What are you reading at the moment?

Ultra-Marathon Man: Confessions of an all night runner.
Dean Karnazes.

Very inspirational, if your a runner.
 
2011 Novel and Short Story Writer's Market - alright, maybe not a word for word read but close enough! :rolleyes:
 
Perdido Street Station by China Mieville. Someone I know said my writing and more particularly my worldbuilding reminded me of his stuff. Reading it, I can see the parallels in some places.
 
Virtually Hers By Gennita Somebody.
and THe magicians... by lev Somebody.
 
The Club Dumas, by Arturo Perez-Reverte. (It's a slow slough so far.)
 
Currently re-reading The Long Winter (part of the Little House books), but I'm excited to announce that I have a $50 gift certificate to spend at Barbara's Bookstore, so I'm going to do that before I move next weekend. :nana:
 
Void Trilogy by Peter Hamilton. Waiting for the last book, The Evolutionary Void, to come in at the local library.
 
Just finished The Girl with the Dragon Tattoo - good, the others are on order.

Halfway through Split Image by Robert Parker (he had several books published posthumously).
 
Have a daughter in High-School. I make it a practice to read whatever she reads, so I can help her with her work, as well as have an idea of what she's reading. This included a re-reading (for the first time in about 30 years) Fahrenheit 451, and just starting in on The Girl Who Kicked the Hornet's Nest. Her grandmother bought it for her - obviously she doesn't read the stuff. Not exactly freshman required reading.

Keep the Kindle loaded at all times, never know when I'll have to burn some time...
 
Biographes of Alfred Russell Wallace and William Stewart Halsted, and an autobiography of a forensic anthropologist.

The 3rd book is interesting cuz the scientist started out as a drop-out, druggie hobo who got a job bagging stiffs and removing them to the morgue or funeral home.

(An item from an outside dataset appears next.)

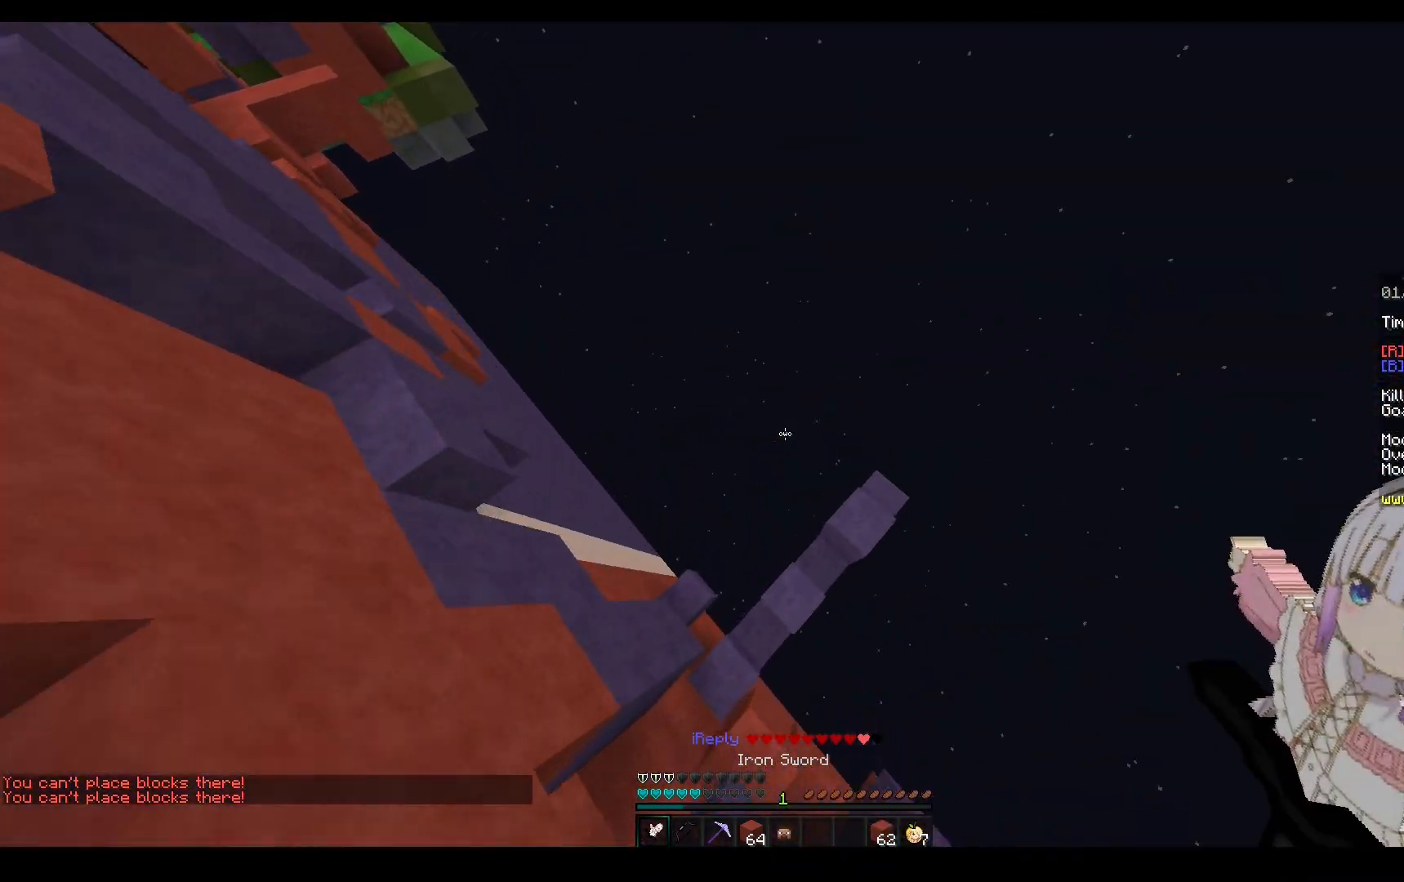
{"keys": ["w"], "mouse": [], "events": [[133, "a", "down"], [167, "mouse_left", "up"], [400, "a", "up"]]}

He got used to the smell and eye-candy, enrolled in college, earned a PhD.
 
Rereading Oswald Spengler--or trying to, when I actually get to sit down.
 
Olympic Gold: A Runner's Life and Times
Frank Shorter with Marc Bloom.
 
Pandora’s Legions by Christopher Anvil

I have never read this one before...I have read other works by the author but no this one.
 
well, no sense in trying to deny it here... reading smut, of course. :rolleyes:

"Oysters & Chocolate" a compilation of short stories
 
I tend to go through a burst of reading one writer for a while.

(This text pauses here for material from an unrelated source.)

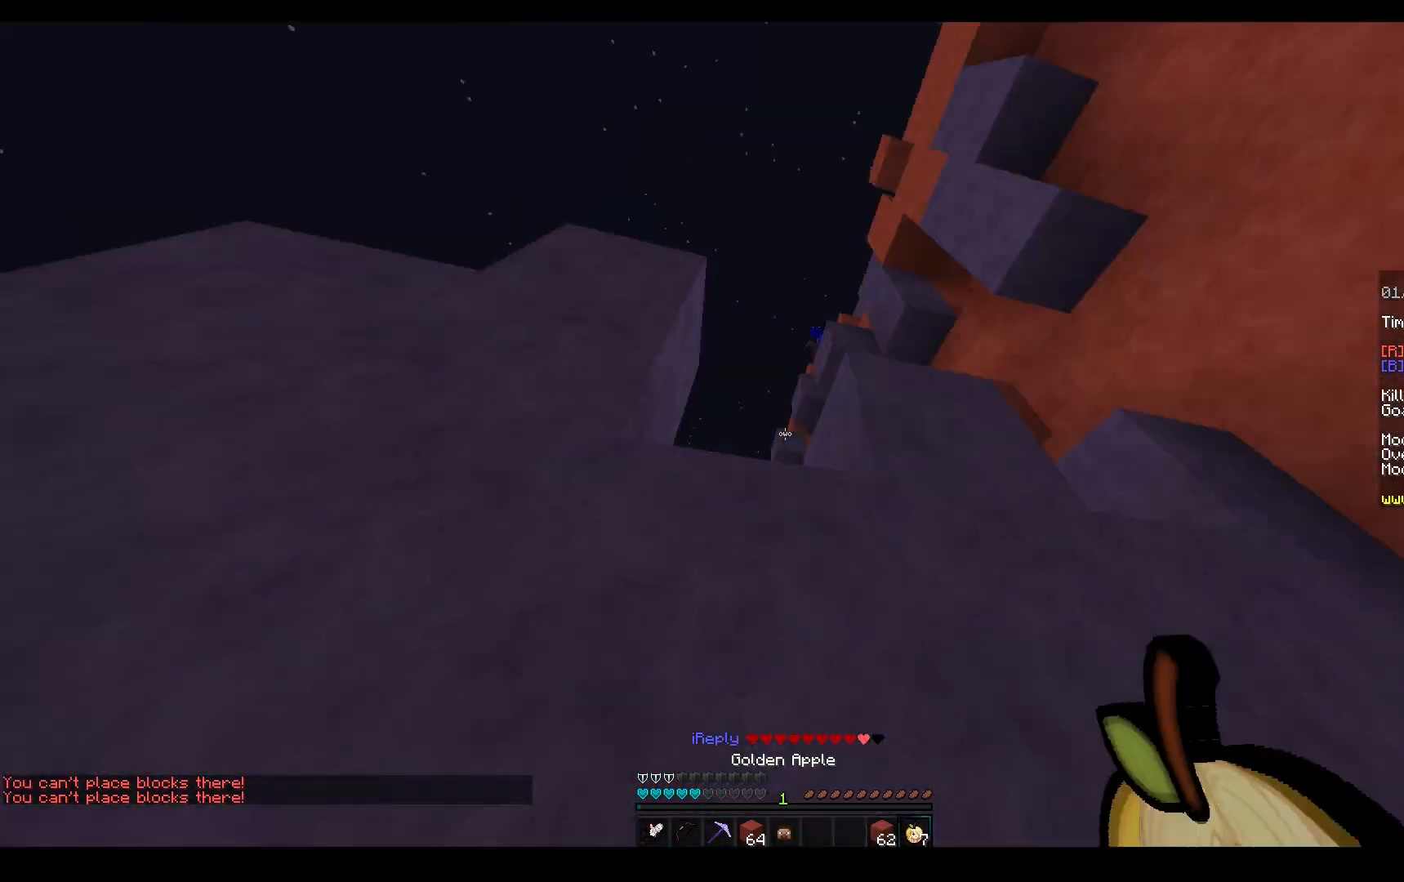
{"keys": ["w"], "mouse": ["left"], "events": [[33, "mouse_right", "down"], [350, "mouse_right", "up"], [383, "mouse_left", "down"]]}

I read The Snowman by Jon Nesbo and enjoyed it, so went back and started on his first and am really finding it very hard work. May never get to the others.

Belatedly just finished Steven King's On Writing, and wondering why it took me so long to get around to it. Brilliant!

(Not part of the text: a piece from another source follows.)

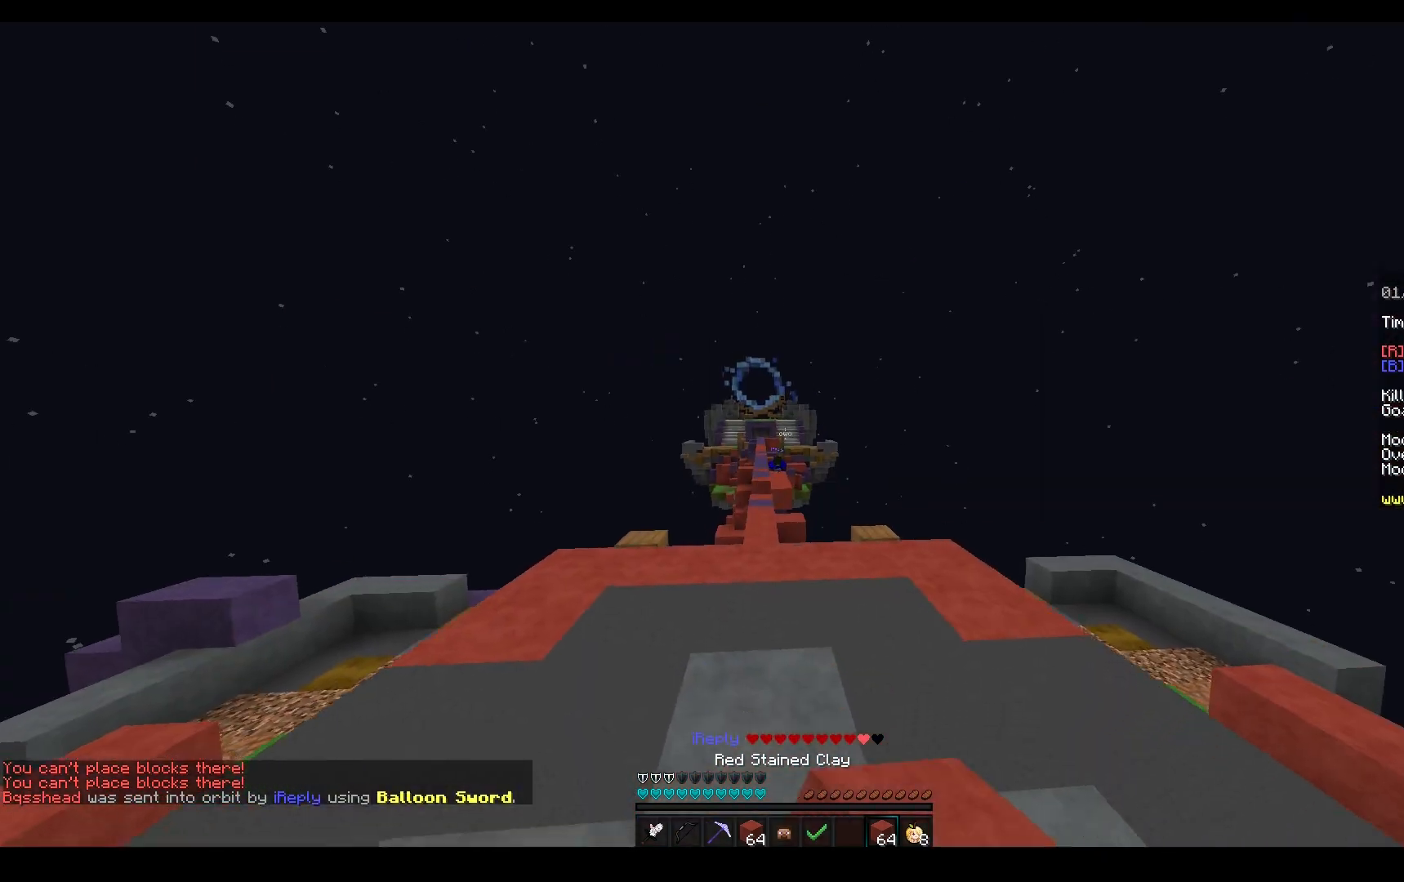
{"keys": ["space", "w"], "mouse": [], "events": [[100, "mouse_left", "up"], [333, "space", "down"]]}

About to start re-reading the Dennis Wheatley Devil Rides Out books, as I recall them fondly and just wondering if they will have aged badly or not.
 


On 19 November 2004 a new Internet domain, realclimate.org, was registered by Betsy Ensley, an employee of Environmental Media Services (EMS), a PR firm based in Washington, DC... EMS was run by David Fenton, a powerful PR executive, as part of his lobbying organisation, Fenton Communications. Fenton has been called "one of the most influential PR people of the 20th century" a claim that was based in part on the leading role he played in promoting the notorious Alar scare in the 1980s, when apple growers across the USA were ruined by an unsubstantiated claim that a pesticide they used caused cancer.



-Andrew W. Montford
The Hockey Stick Illusion
London, United Kingdom 2010.




I honestly didn't know what to expect— a vitriolic polemic or junk science or a well-written, well-documented recital of events that culminates in scientific scandal. Happily, it turned out to be the latter. It is more than a sad fact that not a single library in my state owned the book. My library system was only able to borrow a copy through an interlibrary loan from Clark University's ( Worcester, Massachusetts ) library. The story of Steve McIntyre and Ross McKitrick's tireless and dogged effort to force Michael Mann et al to produce the data and computer code that purported to underlie the widely-used "Hockey Stick" graph of recent temperature is disturbing. You may never look at climatology the same way again. It'll be many years before I do.